**Work instruction:** Should a line below contain the word "xChannelSelector", report it.

**Data:**
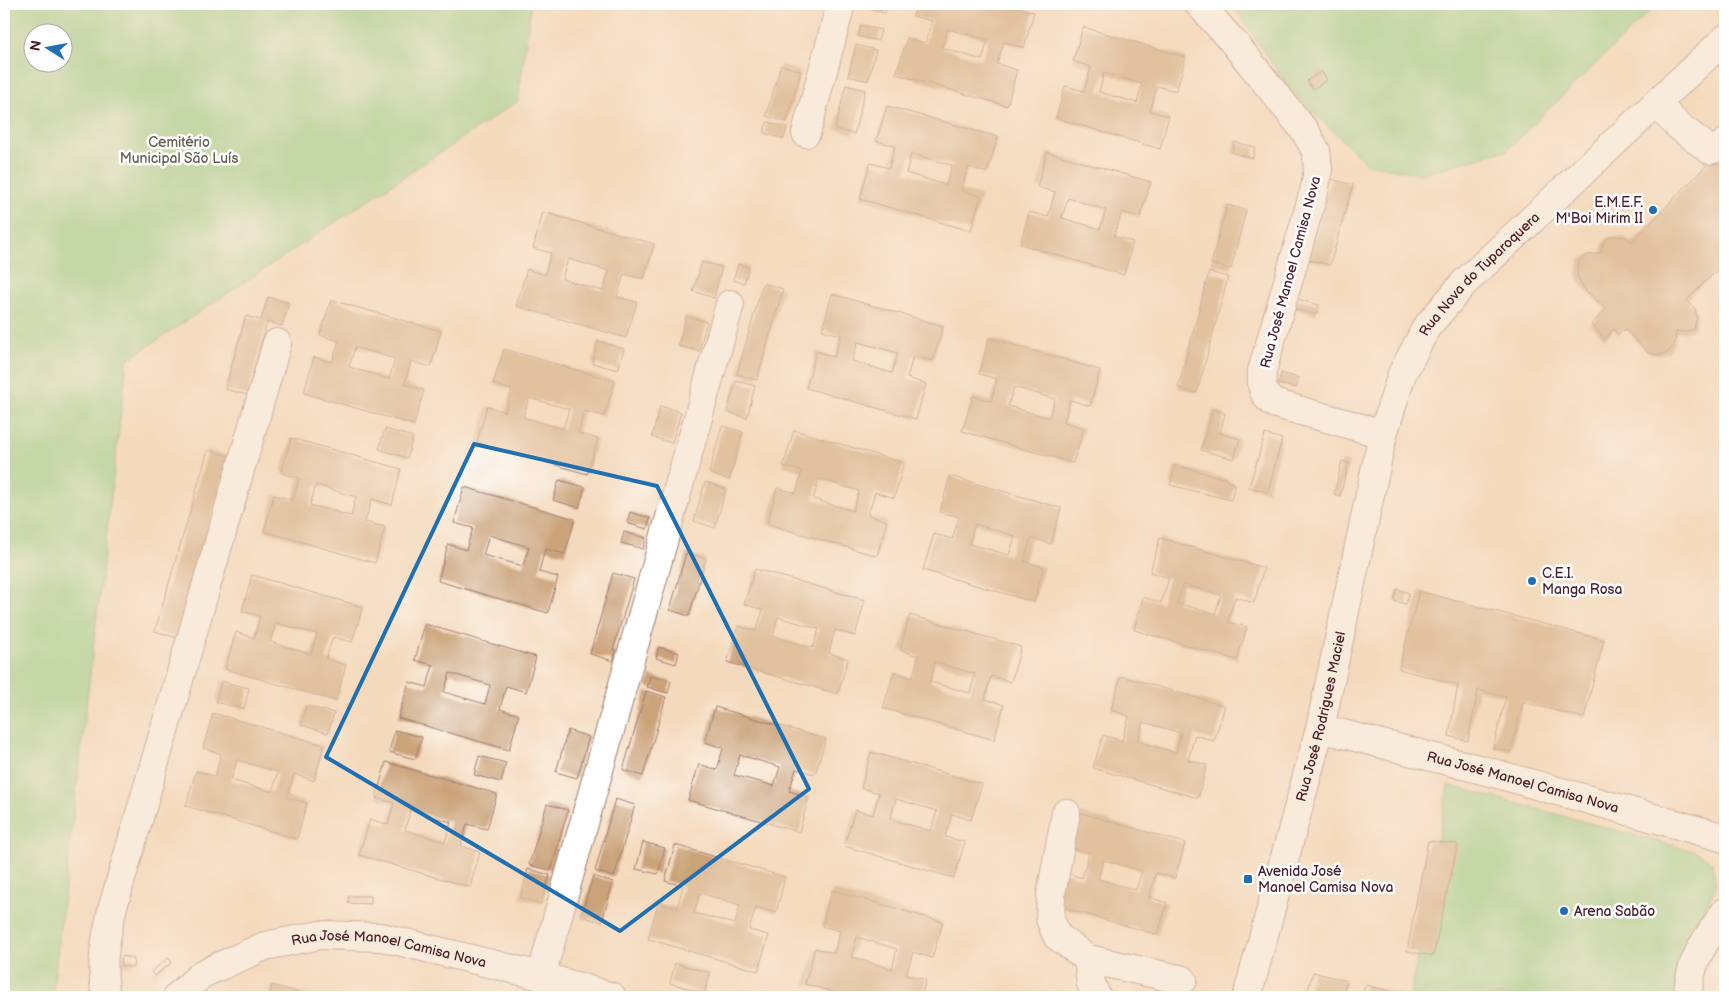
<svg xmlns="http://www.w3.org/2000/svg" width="1729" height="1001" font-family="'Balsamiq Sans',sans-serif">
<rect width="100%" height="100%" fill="#fff"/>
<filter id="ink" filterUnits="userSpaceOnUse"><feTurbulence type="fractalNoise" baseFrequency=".02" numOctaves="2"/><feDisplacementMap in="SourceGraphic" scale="10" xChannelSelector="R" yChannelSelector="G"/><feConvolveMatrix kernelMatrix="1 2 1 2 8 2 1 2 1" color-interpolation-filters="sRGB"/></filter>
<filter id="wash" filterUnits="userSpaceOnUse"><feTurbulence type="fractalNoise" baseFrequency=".0096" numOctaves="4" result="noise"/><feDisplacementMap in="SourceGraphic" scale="20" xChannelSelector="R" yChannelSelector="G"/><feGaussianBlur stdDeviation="1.12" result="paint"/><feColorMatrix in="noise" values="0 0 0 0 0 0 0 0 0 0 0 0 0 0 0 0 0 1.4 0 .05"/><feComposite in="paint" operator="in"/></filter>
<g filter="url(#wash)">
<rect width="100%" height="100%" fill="#f4dabd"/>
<g fill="#8dd38d" stroke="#6c795c" fill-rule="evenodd">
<path d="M4 4H531L518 101 127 360 52 997H4ZM32 32H62V62H32Z"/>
<polygon points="1232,4 1657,4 1507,150 1421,174 1367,164 1289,88"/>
<polygon points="1448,785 1697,852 1712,862 1716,886 1691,937 1679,997 1410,997"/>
</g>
<g id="blocks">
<g fill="#cba379" fill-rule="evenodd">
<polygon points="868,4 888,4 885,13 867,8"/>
<path d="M917 4H1005L1034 12 1024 48 1004 42 997 64 1017 70 1007 106 896 74 907 38 925 43 932 21 913 16ZM947 29 988 40 982 60 942 48Z"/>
<polygon points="861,25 881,30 878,41 858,36"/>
<path d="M1083 27 1186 57 1176 91 1157 86 1150 111 1169 116 1160 149 1056 118 1065 86 1084 91 1091 67 1073 61ZM1104 73 1142 84 1137 103 1099 92Z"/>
<polygon points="856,45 876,50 868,81 848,76"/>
<polygon points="781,65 801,71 787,122 766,116"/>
<polygon points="1321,71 1327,80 1313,89 1307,81"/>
<polygon points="846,85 865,90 854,134 835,129"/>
<path d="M887 106 998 137 987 173 968 167 961 190 981 196 971 231 860 199 870 163 889 168 895 146 876 141ZM911 154 952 165 946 185 906 173Z"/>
<polygon points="767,122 787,127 784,139 764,133"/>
<polygon points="1234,142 1255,147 1253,158 1232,153"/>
<polygon points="1725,146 1725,262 1687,300 1695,309 1697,317 1694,329 1686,332 1676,332 1675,342 1669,352 1660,355 1648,353 1625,329 1618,335 1614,329 1605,339 1591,325 1606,309 1585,290 1577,276 1579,260 1588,255 1601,253 1602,246 1606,239 1612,236 1625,237 1632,242"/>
<path d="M1047 152 1151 182 1140 217 1122 212 1114 236 1133 242 1124 275 1020 244 1029 212 1048 217 1055 192 1037 187ZM1068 198 1106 210 1100 229 1062 218Z"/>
<polygon points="1331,179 1353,185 1330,265 1309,260"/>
<polygon points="1227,205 1246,210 1231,269 1211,264"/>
<path d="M543 212 654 244 644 279 624 274 617 297 637 302 626 338 516 306 527 269 545 275 551 253 533 248ZM568 259 609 271 603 291 562 279Z"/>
<polygon points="702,262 722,267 714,298 693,291"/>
<polygon points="738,264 749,267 744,283 733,280"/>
<polygon points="1209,272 1228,277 1197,393 1178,388"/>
<polygon points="763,283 783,289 757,380 737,374"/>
<path d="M832 294 943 326 933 361 913 356 907 378 926 384 916 419 806 388 816 351 834 357 841 335 822 330ZM858 342 898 353 892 373 852 361Z"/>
<polygon points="268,297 289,303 282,326 267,322 247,395 225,389 246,316 261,320"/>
<polygon points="1297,299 1319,305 1316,315 1295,309"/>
<path d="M331 300 441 331 431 367 411 361 405 384 424 390 414 425 304 393 314 357 332 362 339 341 320 335ZM355 347 395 359 389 379 349 367Z"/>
<polygon points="686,316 707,322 699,351 678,346"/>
<path d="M989 338 1100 370 1090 406 1070 400 1064 422 1084 428 1073 463 962 431 973 396 991 401 997 379 979 374ZM1014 387 1055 399 1049 418 1008 406Z"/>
<polygon points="598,341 624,349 618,370 592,363"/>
<path d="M504 349 615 381 604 416 584 411 578 433 598 439 587 474 477 442 487 406 505 412 512 390 493 384ZM529 398 569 409 563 429 523 417Z"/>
<polygon points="1281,373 1299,378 1296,388 1278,384"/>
<polygon points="736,381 755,386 747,418 727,412"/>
<polygon points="660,406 681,412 672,443 652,437"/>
<polygon points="1213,409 1225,413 1220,433 1240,439 1234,459 1201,450"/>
<polygon points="722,426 743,432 729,480 709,473"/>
<polygon points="385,429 413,437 407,458 379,449"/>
<path d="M794 430 904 463 894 498 875 492 868 515 887 521 877 556 767 524 777 488 796 493 802 471 783 466ZM819 479 859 491 853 511 813 499Z"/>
<polygon points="1265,434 1282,439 1268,492 1249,487"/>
<path d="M291 438 401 469 392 505 372 499 365 522 385 527 375 563 264 531 274 495 293 500 299 478 281 473ZM316 485 356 497 351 516 310 505Z"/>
<polygon points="208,450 229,456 177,638 155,631"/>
<polygon points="1342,461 1349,463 1340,496 1334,494"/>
<polygon points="1175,465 1227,479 1227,481 1235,484 1231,500 1170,485"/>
<path d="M950 476 1061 508 1051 544 1031 538 1024 561 1044 567 1034 602 923 570 934 534 952 539 959 517 940 512ZM975 524 1015 536 1009 555 969 544Z"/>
<polygon points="559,480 585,487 579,508 553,500"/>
<polygon points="705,482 726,489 715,528 694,521"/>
<path d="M464 487 575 519 565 554 545 549 539 572 558 577 548 613 438 581 448 544 466 550 473 528 454 523ZM489 535 529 547 523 566 483 555Z"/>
<polygon points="630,512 650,518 647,529 627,523"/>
<polygon points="624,532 646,538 643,549 621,543"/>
<path d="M1160 538 1264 568 1254 603 1235 597 1228 622 1247 627 1237 660 1134 630 1143 597 1161 603 1169 578 1150 572ZM1183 584 1221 595 1215 614 1177 603Z"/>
<polygon points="686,553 706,558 689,616 670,610"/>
<path d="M755 569 865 600 855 636 835 630 829 653 848 659 838 694 727 662 738 626 756 631 763 610 744 604ZM778 617 819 629 813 648 773 636Z"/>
<polygon points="613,573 634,579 613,650 616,651 613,661 590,654"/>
<path d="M252 575 363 607 352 642 333 637 326 659 346 665 336 701 225 669 236 632 254 638 260 616 242 611ZM276 623 317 634 311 654 270 642Z"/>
<polygon points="1397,589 1409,593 1406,604 1394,601"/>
<polygon points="1419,591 1604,640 1584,718 1523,702 1511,752 1493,748 1506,697 1478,690 1468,741 1449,736 1458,685 1399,669"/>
<path d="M910 615 1021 647 1011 682 991 676 985 699 1004 705 994 740 883 708 894 672 912 678 919 656 900 650ZM935 662 975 674 970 693 930 682Z"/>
<path d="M425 624 536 657 526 692 506 686 500 709 519 715 509 750 398 718 409 682 427 687 433 665 415 660ZM450 673 490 685 485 704 444 692Z"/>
<polygon points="659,647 679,653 676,664 656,658"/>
<polygon points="650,676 671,681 668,693 647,687"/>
<path d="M1121 676 1225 706 1214 741 1195 735 1188 760 1207 765 1198 798 1093 768 1103 735 1122 741 1129 716 1111 710ZM1143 722 1181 733 1176 753 1138 741Z"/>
<polygon points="221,681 249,688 244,709 216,702"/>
<polygon points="646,691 666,697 643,776 623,770"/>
<polygon points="306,706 334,713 328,733 301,725"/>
<path d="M715 707 826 739 815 774 796 769 789 791 809 797 799 832 688 800 699 764 717 770 723 748 705 742ZM740 755 780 767 774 786 734 775Z"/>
<path d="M213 713 324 745 314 781 294 774 287 797 307 803 297 839 186 806 196 771 215 776 221 754 203 748ZM237 760 278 772 272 792 231 780Z"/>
<polygon points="395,730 422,737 415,759 389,752"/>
<polygon points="568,730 589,737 577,778 556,772"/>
<path d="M871 752 982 784 971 820 952 814 945 837 965 842 954 878 844 846 855 810 873 815 879 793 861 788ZM896 799 937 811 931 831 890 819Z"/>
<polygon points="479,756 506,763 501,782 474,775"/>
<path d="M386 762 497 794 487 829 467 824 461 846 480 852 470 887 359 855 370 819 388 825 394 803 376 798ZM410 810 451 822 445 842 405 830Z"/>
<polygon points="615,799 635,805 614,877 595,871"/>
<polygon points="547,804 568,810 551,870 529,865"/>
<path d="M1081 813 1185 843 1175 878 1156 873 1149 897 1167 903 1158 935 1054 905 1064 872 1082 878 1089 853 1071 848ZM1104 860 1142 871 1136 890 1098 879Z"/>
<polygon points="1428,841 1458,844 1433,956 1407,951"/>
<polygon points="643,842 665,848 658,874 636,869"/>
<path d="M675 845 785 877 776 913 756 907 749 930 769 935 758 971 648 939 658 903 677 908 683 886 665 881ZM700 893 740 905 735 924 694 913Z"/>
<polygon points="528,869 550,875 541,904 520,898"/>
<polygon points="593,876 613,882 602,922 581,916"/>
<path d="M832 890 943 922 932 958 913 952 906 975 926 980 921 997H851L805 984 815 948 834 953 840 931 822 926ZM857 937 897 949 892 969 851 957Z"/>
<polygon points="349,896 371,896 371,904 348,903"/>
<polygon points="122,956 134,958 133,967 121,966"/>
<polygon points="168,958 172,962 155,976 151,972"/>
<polygon points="675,963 710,973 704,993 670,983"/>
<polygon points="1313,972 1347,981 1342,997 1306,997"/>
<polygon points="272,985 308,995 308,997 269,997"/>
<polygon points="1365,985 1401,994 1400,997 1362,997"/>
</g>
</g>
</g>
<g filter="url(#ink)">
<use href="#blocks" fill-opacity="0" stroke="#9f7c74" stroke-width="1"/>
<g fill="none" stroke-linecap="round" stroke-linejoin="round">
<defs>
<g id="minor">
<path d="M1199 4 1235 44 1305 131 1316 151 1318 169 1315 188 1262 371C1261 385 1262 394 1273 403L1383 434"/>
<polyline points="1657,104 1677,125 1710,150 1722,147 1725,143"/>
<polyline points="806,133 841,4"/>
<path id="s1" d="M1320 728 1490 772 1725 838"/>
<polyline points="1066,813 1051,894 1050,919 1057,936 1088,959 1183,980"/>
<polyline points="1088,959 1091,984 1097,997"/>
<polyline points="541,976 730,304"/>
<path d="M106 997C100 965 105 941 112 910L277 343"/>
<path id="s2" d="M177 997 202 974 265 946 320 935 381 937 541 976 612 997"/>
<path id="s3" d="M1247 997 1320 728 1383 434 1402 374 1426 328 1464 283 1725 39"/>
<path d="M1688 997C1688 963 1706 939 1725 912"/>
</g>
</defs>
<use href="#minor" stroke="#9f7c74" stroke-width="30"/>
<use href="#minor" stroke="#fff" stroke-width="28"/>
</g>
</g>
<path d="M0 0H1729V1001H0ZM474 444 657 486 809 789 620 931 326 757Z" fill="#f4dabd" fill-opacity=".55" fill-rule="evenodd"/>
<path fill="none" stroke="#1f6fb2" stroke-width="4" stroke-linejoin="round" d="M474 444 657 486 809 789 620 931 326 757Z"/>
<g fill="#1f6fb2" stroke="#fff" stroke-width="2">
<circle cx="1653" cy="210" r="5"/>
<circle cx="1532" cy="581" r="5"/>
<rect x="1243" y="874" width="10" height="10" rx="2.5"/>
<circle cx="1564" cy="911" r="5"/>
</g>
<g text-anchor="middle" stroke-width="5" stroke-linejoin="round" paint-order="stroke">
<g font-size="14" fill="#615e4d" stroke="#fff">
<text x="179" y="147">Cemitério<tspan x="179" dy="16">Municipal São Luís</tspan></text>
</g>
<g font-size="14" fill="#4a1f2b" stroke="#fff" text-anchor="start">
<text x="1643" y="207" text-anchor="end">E.M.E.F.<tspan x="1643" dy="16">M'Boi Mirim II</tspan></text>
<text x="1542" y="578">C.E.I.<tspan x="1542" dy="16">Manga Rosa</tspan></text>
<text x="1258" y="876">Avenida José<tspan x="1258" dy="16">Manoel Camisa Nova</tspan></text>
<text x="1574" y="916">Arena Sabão</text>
</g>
<g font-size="14" fill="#4a1f2b" stroke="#fff">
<text transform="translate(1290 272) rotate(-75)" y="5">Rua José Manoel Camisa Nova</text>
<text dy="5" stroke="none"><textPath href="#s3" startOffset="770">Rua Nova do Tuparoquera</textPath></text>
<text dy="5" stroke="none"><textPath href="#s3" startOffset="290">Rua José Rodrigues Maciel</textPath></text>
<text dy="5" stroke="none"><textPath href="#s1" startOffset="210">Rua José Manoel Camisa Nova</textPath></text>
<text dy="5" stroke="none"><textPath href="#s2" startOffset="229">Rua José Manoel Camisa Nova</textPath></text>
</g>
</g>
<rect width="1729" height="1001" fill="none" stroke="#fff" stroke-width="20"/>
<g transform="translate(48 48) rotate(281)"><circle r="24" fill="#ffffff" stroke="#b7a5aa"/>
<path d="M0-4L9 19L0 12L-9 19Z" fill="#1f6fb2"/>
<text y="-8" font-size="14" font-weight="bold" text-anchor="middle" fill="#4a1f2b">N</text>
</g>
</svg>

**Response area:**
<filter id="ink" filterUnits="userSpaceOnUse"><feTurbulence type="fractalNoise" baseFrequency=".02" numOctaves="2"/><feDisplacementMap in="SourceGraphic" scale="10" xChannelSelector="R" yChannelSelector="G"/><feConvolveMatrix kernelMatrix="1 2 1 2 8 2 1 2 1" color-interpolation-filters="sRGB"/></filter>
<filter id="wash" filterUnits="userSpaceOnUse"><feTurbulence type="fractalNoise" baseFrequency=".0096" numOctaves="4" result="noise"/><feDisplacementMap in="SourceGraphic" scale="20" xChannelSelector="R" yChannelSelector="G"/><feGaussianBlur stdDeviation="1.12" result="paint"/><feColorMatrix in="noise" values="0 0 0 0 0 0 0 0 0 0 0 0 0 0 0 0 0 1.4 0 .05"/><feComposite in="paint" operator="in"/></filter>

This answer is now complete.